Statistical Inference - The Effect of Vitamin C on Tooth Growth in Guinea Pigs

Load necessary R packages and the ToothGrowth dataset

# Loading necessary packages #
library(datasets)
library(lattice)

# Load in the data #
data(ToothGrowth)
tooth.dat <- ToothGrowth

# Change dose to a factor variable #
tooth.dat$dose <- as.factor(tooth.dat$dose)

Summary of the Data

##       len        supp     dose   
##  Min.   : 4.20   OJ:30   0.5:20  
##  1st Qu.:13.07   VC:30   1  :20  
##  Median :19.25           2  :20  
##  Mean   :18.81                   
##  3rd Qu.:25.27                   
##  Max.   :33.90

len = numeric variable of tooth length

supp = factor variable of supplement type (ascorbic acid and orange juice)

dose = numeric variable of dosage in milligrams

Exploratory plot of the data

Orange juice seems to amplify tooth growth at lower dosages (0.5 & 1.0 mg) of Vitamin C, and Vitamin C seems to result in more tooth growth regardless of the delivery method.

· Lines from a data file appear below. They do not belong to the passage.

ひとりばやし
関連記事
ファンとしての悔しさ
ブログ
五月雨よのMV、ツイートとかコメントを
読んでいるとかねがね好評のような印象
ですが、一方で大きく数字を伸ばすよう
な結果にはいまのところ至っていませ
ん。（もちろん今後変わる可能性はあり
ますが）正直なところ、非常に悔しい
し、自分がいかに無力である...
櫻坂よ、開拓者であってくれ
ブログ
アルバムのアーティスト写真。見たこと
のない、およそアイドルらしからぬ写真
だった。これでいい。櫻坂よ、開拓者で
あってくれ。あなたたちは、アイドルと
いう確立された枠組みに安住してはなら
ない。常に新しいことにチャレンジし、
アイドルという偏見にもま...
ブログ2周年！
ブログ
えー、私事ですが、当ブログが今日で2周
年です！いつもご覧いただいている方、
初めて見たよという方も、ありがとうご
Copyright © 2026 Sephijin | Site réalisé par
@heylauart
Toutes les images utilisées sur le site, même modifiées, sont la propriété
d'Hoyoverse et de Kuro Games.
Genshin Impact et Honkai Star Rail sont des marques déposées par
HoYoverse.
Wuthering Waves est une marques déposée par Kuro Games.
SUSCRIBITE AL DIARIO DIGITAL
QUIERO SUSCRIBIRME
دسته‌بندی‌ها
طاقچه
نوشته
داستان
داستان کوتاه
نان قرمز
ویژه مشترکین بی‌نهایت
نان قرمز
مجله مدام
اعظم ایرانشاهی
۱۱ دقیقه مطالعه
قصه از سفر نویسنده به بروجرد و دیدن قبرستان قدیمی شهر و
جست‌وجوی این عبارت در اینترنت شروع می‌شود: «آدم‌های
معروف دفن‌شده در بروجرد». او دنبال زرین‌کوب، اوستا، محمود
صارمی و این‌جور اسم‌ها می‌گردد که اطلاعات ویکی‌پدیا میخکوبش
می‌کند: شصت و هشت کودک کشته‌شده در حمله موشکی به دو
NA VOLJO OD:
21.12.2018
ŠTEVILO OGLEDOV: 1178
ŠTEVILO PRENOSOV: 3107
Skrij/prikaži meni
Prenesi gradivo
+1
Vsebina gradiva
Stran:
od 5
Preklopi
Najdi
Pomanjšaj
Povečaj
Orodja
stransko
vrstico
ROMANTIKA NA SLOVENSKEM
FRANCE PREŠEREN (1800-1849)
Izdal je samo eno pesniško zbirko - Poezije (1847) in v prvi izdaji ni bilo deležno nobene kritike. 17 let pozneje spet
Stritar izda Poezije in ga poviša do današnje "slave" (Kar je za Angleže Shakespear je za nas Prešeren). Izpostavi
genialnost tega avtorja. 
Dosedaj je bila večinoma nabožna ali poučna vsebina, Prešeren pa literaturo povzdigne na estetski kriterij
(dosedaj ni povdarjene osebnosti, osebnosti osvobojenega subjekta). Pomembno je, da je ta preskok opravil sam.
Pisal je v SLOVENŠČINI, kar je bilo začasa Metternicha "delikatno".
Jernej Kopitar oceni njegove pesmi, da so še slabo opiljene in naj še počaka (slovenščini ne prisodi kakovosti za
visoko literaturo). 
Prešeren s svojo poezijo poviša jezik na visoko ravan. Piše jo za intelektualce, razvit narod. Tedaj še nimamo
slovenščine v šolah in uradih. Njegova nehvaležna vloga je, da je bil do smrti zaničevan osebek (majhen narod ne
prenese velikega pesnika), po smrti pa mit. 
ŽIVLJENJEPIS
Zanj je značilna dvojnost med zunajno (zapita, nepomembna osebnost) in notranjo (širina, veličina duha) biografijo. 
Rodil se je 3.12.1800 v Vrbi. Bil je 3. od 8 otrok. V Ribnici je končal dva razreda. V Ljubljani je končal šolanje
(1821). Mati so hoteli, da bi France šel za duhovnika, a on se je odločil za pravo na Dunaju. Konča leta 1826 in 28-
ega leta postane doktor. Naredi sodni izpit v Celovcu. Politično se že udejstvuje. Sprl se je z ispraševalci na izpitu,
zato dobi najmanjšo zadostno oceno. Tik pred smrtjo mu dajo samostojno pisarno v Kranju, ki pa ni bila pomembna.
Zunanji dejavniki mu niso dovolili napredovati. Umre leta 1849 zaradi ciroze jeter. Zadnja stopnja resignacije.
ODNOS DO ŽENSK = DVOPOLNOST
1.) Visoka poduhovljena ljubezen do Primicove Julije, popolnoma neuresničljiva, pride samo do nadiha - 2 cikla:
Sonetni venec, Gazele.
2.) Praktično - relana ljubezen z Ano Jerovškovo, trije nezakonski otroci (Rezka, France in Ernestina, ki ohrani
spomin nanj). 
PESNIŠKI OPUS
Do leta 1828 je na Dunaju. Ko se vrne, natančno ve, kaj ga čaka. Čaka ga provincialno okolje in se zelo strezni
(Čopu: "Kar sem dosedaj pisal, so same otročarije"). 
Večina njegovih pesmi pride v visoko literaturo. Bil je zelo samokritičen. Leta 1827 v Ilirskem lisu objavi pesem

T-tests: Orange Juice versus Ascorbic Acid by Dose

First, the null and alternative hypotheses for the t-tests are:

Ho: Tooth growth is the same for both delivery methods at the given dosage of Vitamin C

Ha: Tooth growth is probably impacted by the delivery method at the given dosage of Vitamin C

Vitamin C Dose = 0.5 mg

tooth.dat.5 <- tooth.dat[tooth.dat$dose==0.5,]
t.test(len~supp,data=tooth.dat.5,paired = FALSE, var.equal = FALSE)

## 
##  Welch Two Sample t-test
## 
## data:  len by supp
## t = 3.1697, df = 14.969, p-value = 0.006359
## alternative hypothesis: true difference in means is not equal to 0
## 95 percent confidence interval:
##  1.719057 8.780943
## sample estimates:
## mean in group OJ mean in group VC 
##            13.23             7.98

We must reject the null at the 95% significance level because the p-value is less than .05. There is evidence that orange juice significantly amplifies guinea pig tooth growth for a 0.5 mg dosage.

Vitamin C Dose = 1.0 mg

tooth.dat1 <- tooth.dat[tooth.dat$dose==1.0,]
t.test(len~supp,data=tooth.dat1,paired = FALSE, var.equal = FALSE)

## 
##  Welch Two Sample t-test
## 
## data:  len by supp
## t = 4.0328, df = 15.358, p-value = 0.001038
## alternative hypothesis: true difference in means is not equal to 0
## 95 percent confidence interval:
##  2.802148 9.057852
## sample estimates:
## mean in group OJ mean in group VC 
##            22.70            16.77

We must reject the null at the 95% significance level because the p-value is less than .05. There is evidence that orange juice significantly amplifies guinea pig tooth growth for a 1.0 mg dosage.

Vitamin C Dose = 2.0 mg

tooth.dat2 <- tooth.dat[tooth.dat$dose==2.0,]
t.test(len~supp,data=tooth.dat2,paired = FALSE, var.equal = FALSE)

## 
##  Welch Two Sample t-test
## 
## data:  len by supp
## t = -0.0461, df = 14.04, p-value = 0.9639
## alternative hypothesis: true difference in means is not equal to 0
## 95 percent confidence interval:
##  -3.79807  3.63807
## sample estimates:
## mean in group OJ mean in group VC 
##            26.06            26.14

We cannot reject the null at the 95% significance level because the p-value is not less than .05. There is no evidence that the delivery method significantly amplifies guinea pig tooth growth for a 2.0 mg dosage.

Conclusion:

The delivery method (orange juice) significantly impacts the growth of guinea pig teeth at lower dosages of Vitamin C (.5 & 1.0 mg), but there is no evidence that it does so at higher dosage levels (2.0 mg).

T-test Assumptions

1. Adequate power

This dataset only has 60 observations and each subset includes only 20 observations. The power of these tests is low, and any results need to be reproduced before they could be considered solid findings.

2. The data are produced from a random sample

There is no mention of the data being produced using proper sampling methodology.

3. The population is normally distributed

## 
##  Shapiro-Wilk normality test
## 
## data:  tooth.dat$len
## W = 0.9674, p-value = 0.1091

A Shapiro Wilk Normality test reveals that this assumption is reasonable because the p-value is greater than .05.

4. Independent Samples

There is no language indicating that these are independent samples with equal variance; therefore, the options “paired = FALSE”" and “equal.var = FALSE” were specified in each of the tests above.